2:30 p.m. — Cathédrale Notre-Dame de Paris

Once we made our way back to the city, we stopped by the Notre Dame Cathedral. I was a huge fan of Disney’s Hunchback of Notre Dame as a kid, so visiting the cathedral in person was nothing short of awe-inspiring. I especially appreciated seeing different groups of nuns, priests, and parishioners marveling alongside me.

Fast Fact: The cathedral closed after a devastating fire in 2019. It’s expected to reopen in December 2024, followed by six months of celebrations.

Paris Artwork

3:30 p.m. — Champs-Élysées and Arc De Triomph

Although our energy was flagging, we decided to spend the rest of the afternoon window-shopping along the Champs-Élysées. The famous avenue houses enormous retailers familiar at home, like H&M, Sephora, and Gap, along with luxury brands like Louis Vuitton and Lacoste. 

Once we made our way to the end of the street, we took pictures beneath the Arc de Triomphe, an iconic landmark originally commissioned by Emperor Napoleon himself.

Fast Fact: The Champs-Élysées is the site of a countless events throughout the year, from film festivals to the finish line of the Tour de France’s final stage to the Bastille Day parade.
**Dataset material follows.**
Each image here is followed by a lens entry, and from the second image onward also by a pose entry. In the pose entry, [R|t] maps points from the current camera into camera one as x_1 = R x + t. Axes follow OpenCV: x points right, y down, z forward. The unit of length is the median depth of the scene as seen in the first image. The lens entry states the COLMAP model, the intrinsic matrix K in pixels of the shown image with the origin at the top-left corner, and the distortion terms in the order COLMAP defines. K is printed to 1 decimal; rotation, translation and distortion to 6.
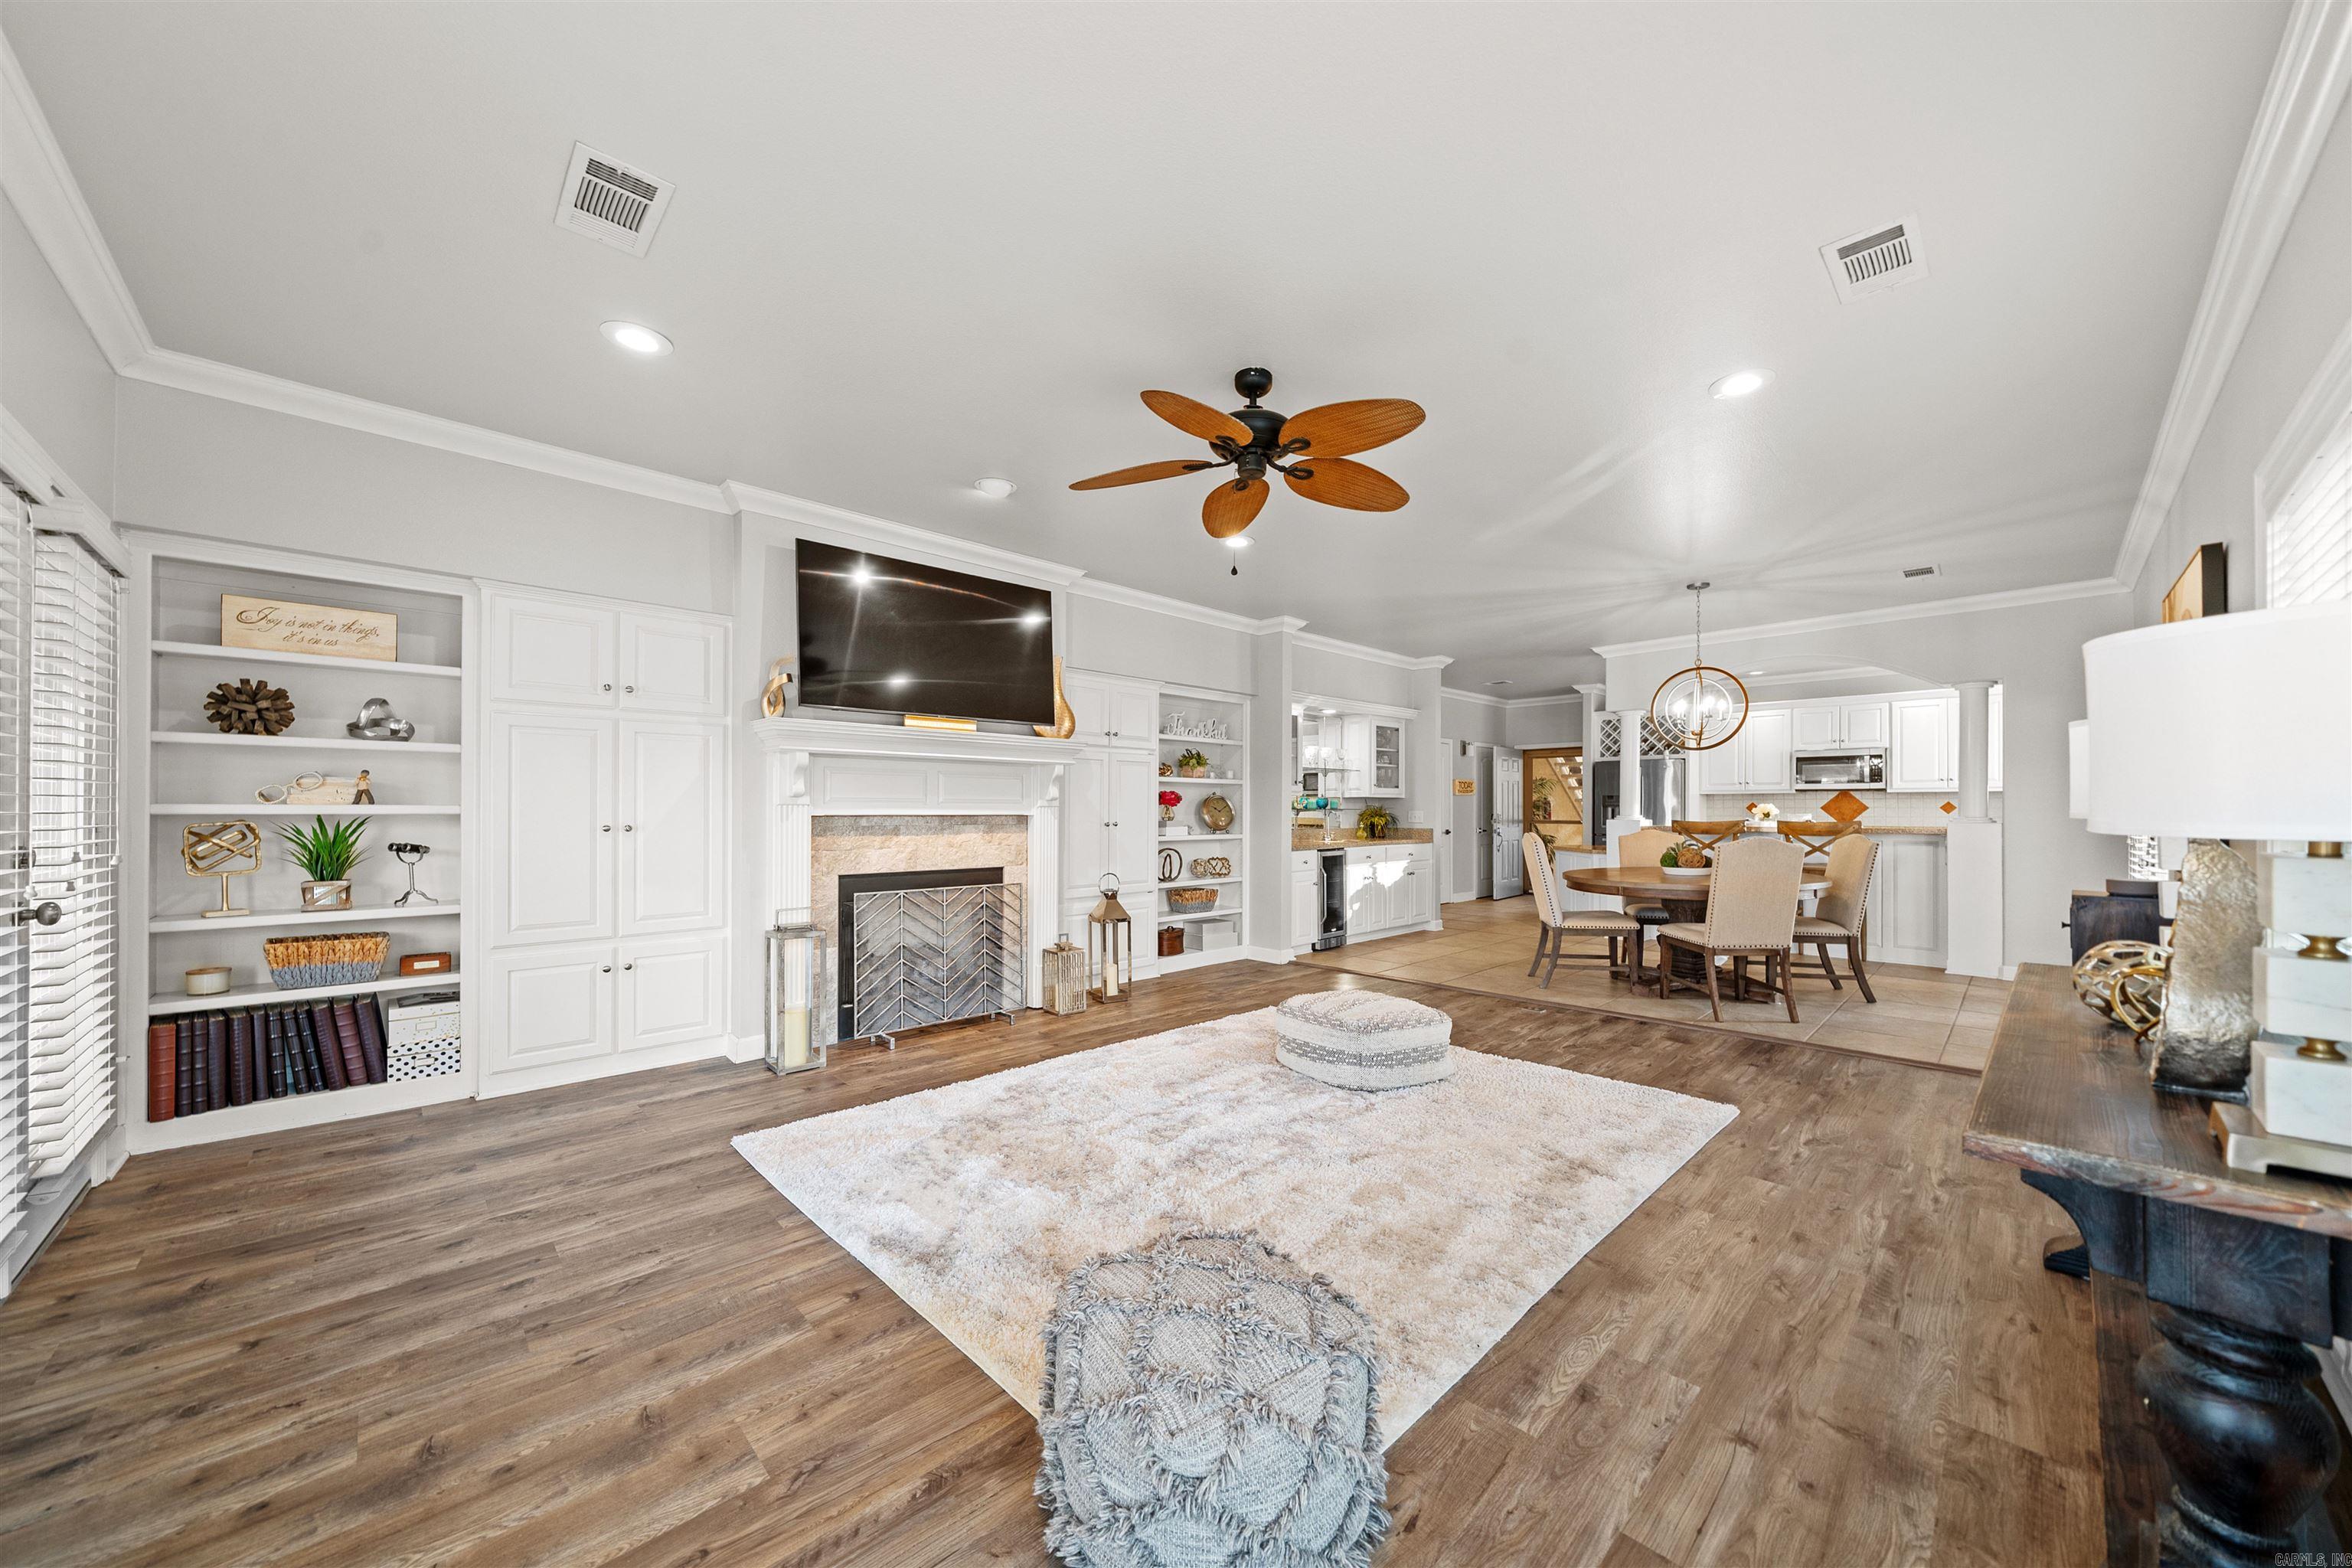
lens RADIAL K [[819.1, 0, 1183.8], [0, 819.1, 802.8], [0, 0, 1]] dist [-0.000435, -0.000049]
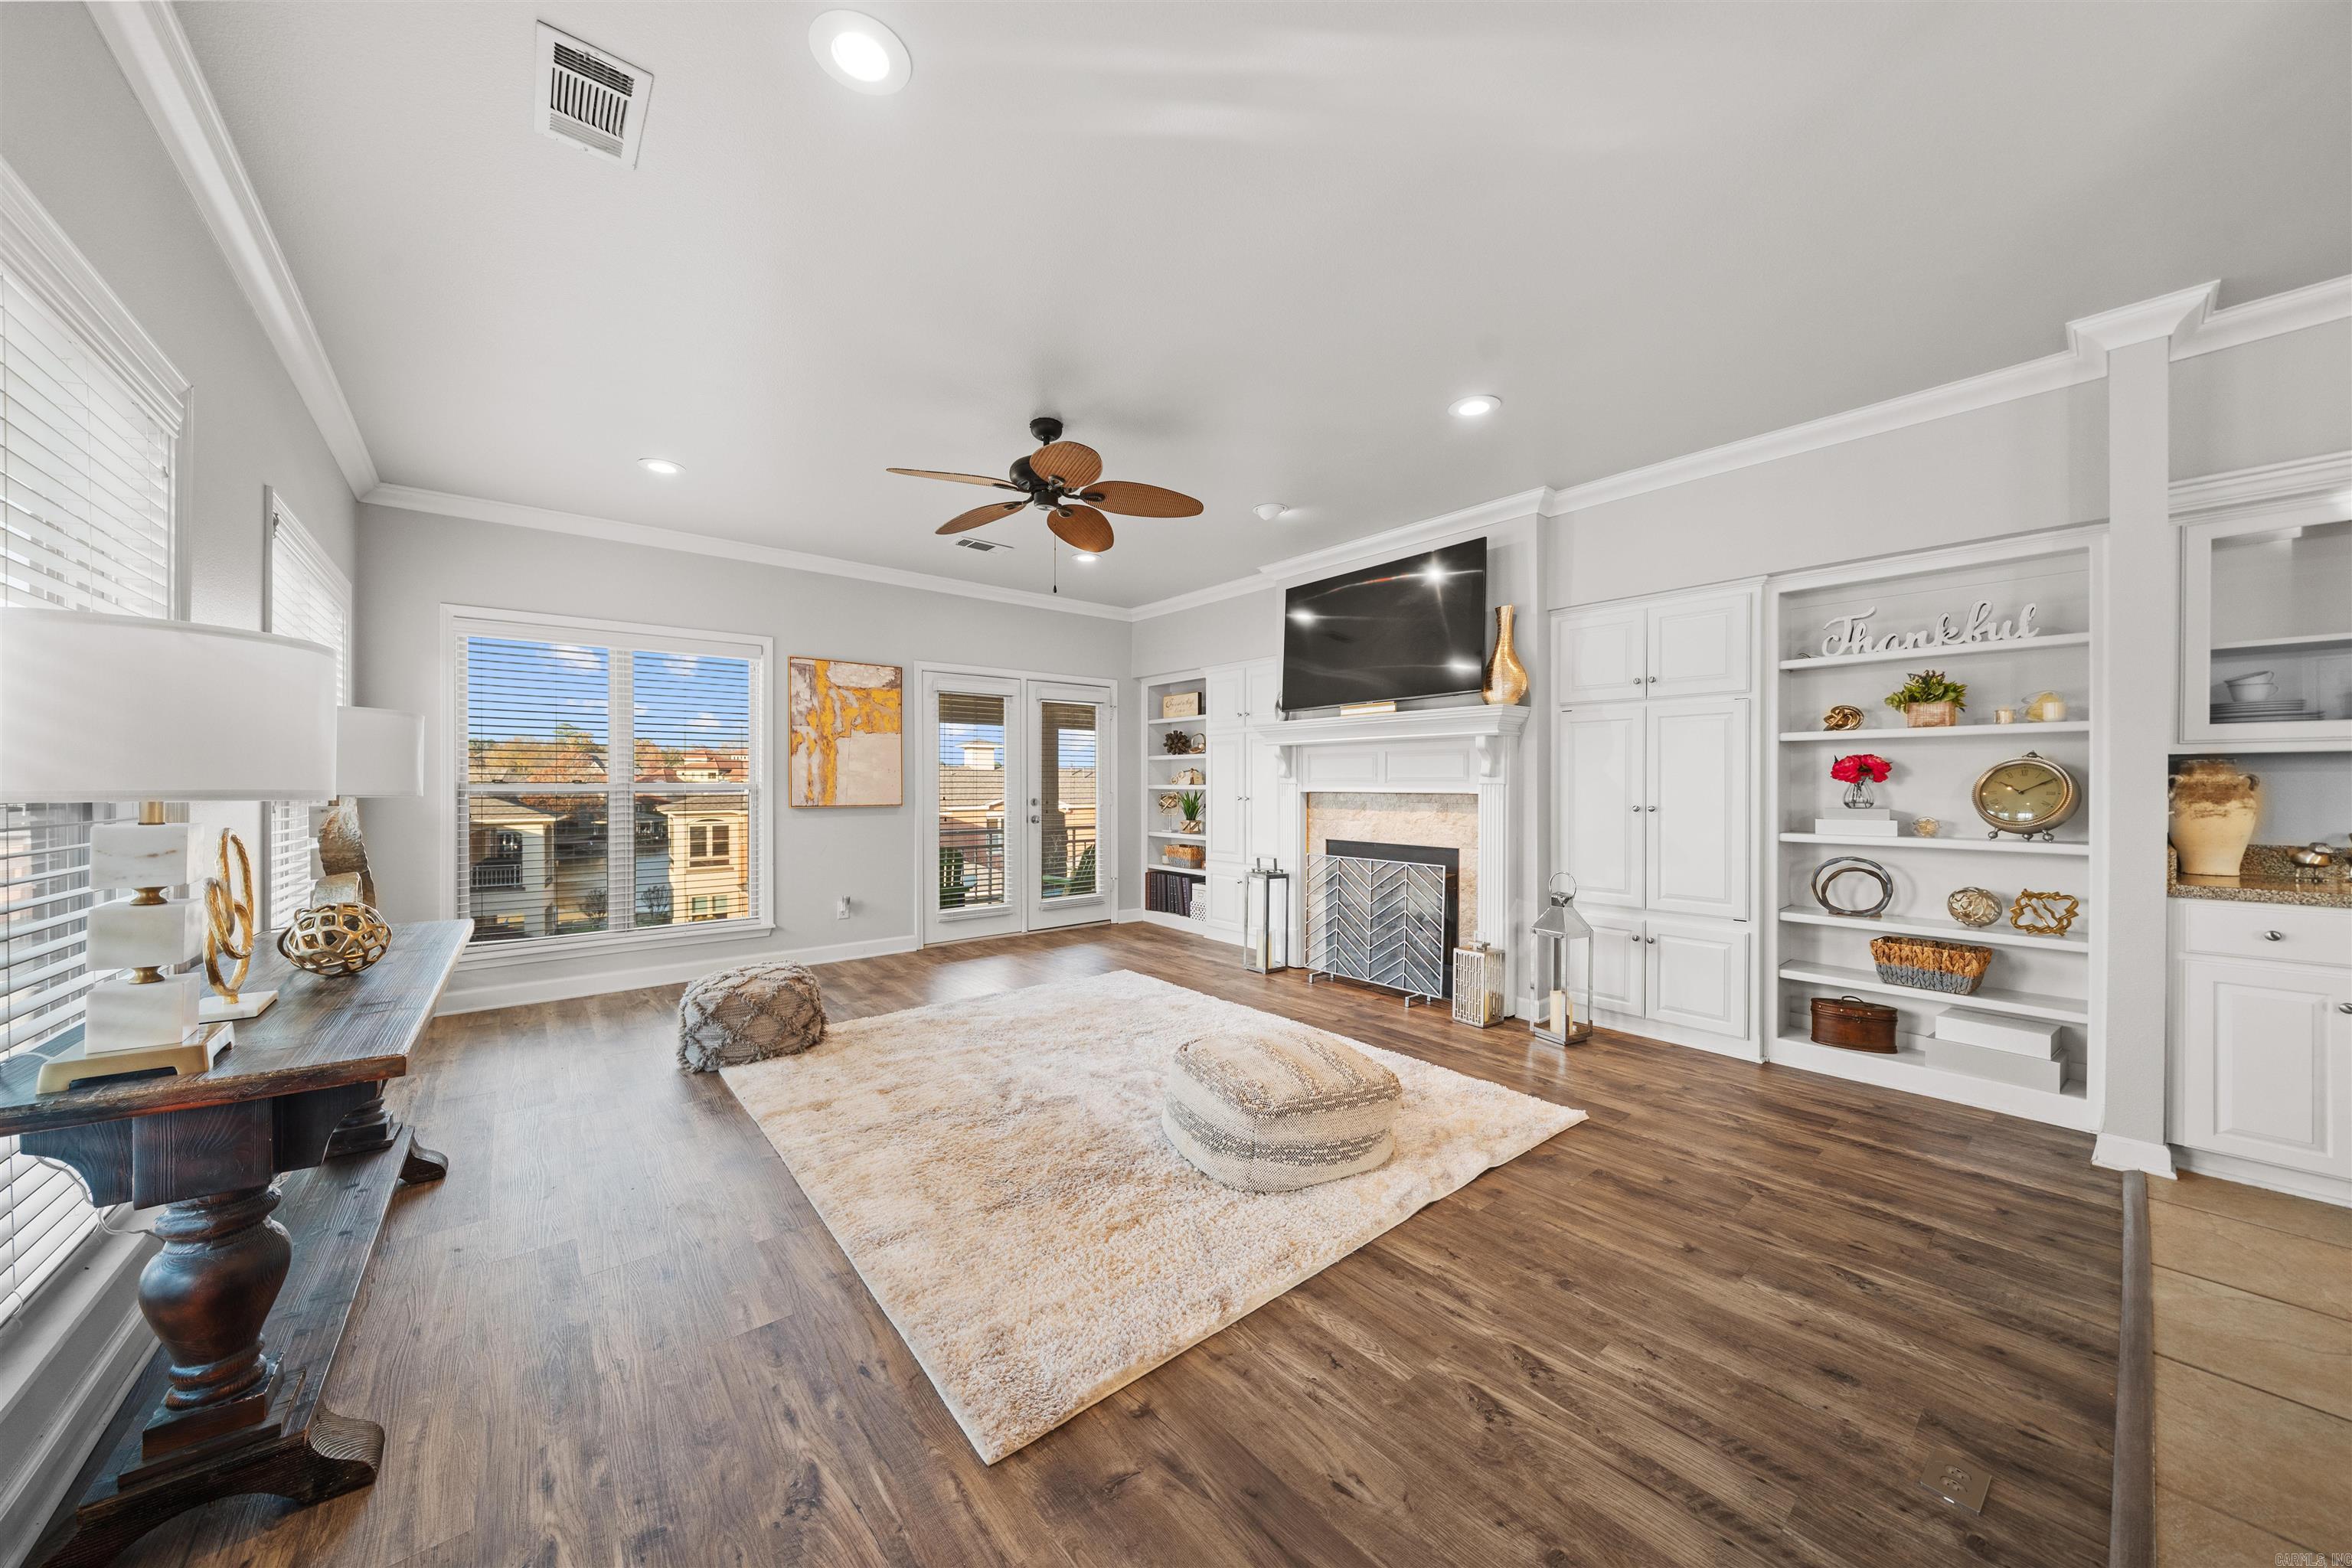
lens RADIAL K [[819.1, 0, 1187.0], [0, 819.1, 786.5], [0, 0, 1]] dist [-0.000435, -0.000049]
pose [[-0.068898, -0.003997, -0.997616, 0.809389], [0.002459, 0.999988, -0.004177, 0.011302], [0.997621, -0.002741, -0.068887, 0.830517]]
This makes the already-crowded avenue even busier, but also certainly an unforgettable experience.

6:30 p.m. — Indian food

Although our decision to get Indian food was mostly a matter of convenience, it was an absolute hit! Having spent all weekend indulging in rich French cuisine, my roommate and I agreed that it was refreshing to have a spice- and vegetable-heavy meal.

Fast Fact: Although India was not a French colony, several other countries were. That’s why you’ll find a strong culinary influence from places like Vietnam, Senegal, and Lebanon in Paris today.
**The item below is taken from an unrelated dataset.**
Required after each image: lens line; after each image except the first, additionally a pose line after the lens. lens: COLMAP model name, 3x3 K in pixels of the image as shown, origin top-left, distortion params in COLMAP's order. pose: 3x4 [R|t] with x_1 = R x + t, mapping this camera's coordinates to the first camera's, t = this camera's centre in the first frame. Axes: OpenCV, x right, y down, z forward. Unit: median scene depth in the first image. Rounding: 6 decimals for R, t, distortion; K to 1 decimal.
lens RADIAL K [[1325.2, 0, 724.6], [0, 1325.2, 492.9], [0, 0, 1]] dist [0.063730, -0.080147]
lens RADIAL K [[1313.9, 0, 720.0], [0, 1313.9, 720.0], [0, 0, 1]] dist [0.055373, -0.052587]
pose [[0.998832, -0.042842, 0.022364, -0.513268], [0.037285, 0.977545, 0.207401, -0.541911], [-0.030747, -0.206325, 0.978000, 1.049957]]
a tower of macaroons in a store window8 p.m. — Macaron tasting

While macaron tasting wasn’t an official item on our itinerary, we did stumble across a gourmet macaron shop later in the evening. It was amazing.

Fast Fact: Macarons and macaroons are different types of cookies. In Paris, you’re mostly likely to find macarons — with a single O — which is a sandwich-style cookie. They come in a variety of flavors and can be filled with jam, buttercream icing, or ganache. Macaroons — with two O’s — are coconut drop cookies commonly served around the world during Passover.

8:30 p.m. — Taking a breather

After a weekend of rushing to complete our checklist, we were grateful for the downtime we built into our itinerary for Saturday night. 

We were too exhausted to fully take advantage of Paris nightlife, but we did enjoy strolling back past the Eiffel Tower and through the sparkling streets. We admired glamorous locals as they walked by, stopped to look at a padlock-covered bridge, and spent nearly an hour enjoying a group of street musicians as they played.

Can You See Paris in a Weekend?

On Sunday morning, my roommate and I boarded our plane back to Spain. The truth was, we had only gotten a small taste of what Paris had to offer. Racing from one destination to the next had left little time for us to appreciate Paris’s beauty and culture.

Despite the exhaustion that came with the trip, however, I’m glad we went on our impulsive weekend adventure. Having experienced Paris as an overly ambitious college student, I can’t wait to return when I have more free time, a larger budget, and a passable knowledge of French.

My only hope is that I won’t have to wait too long before I’m back again.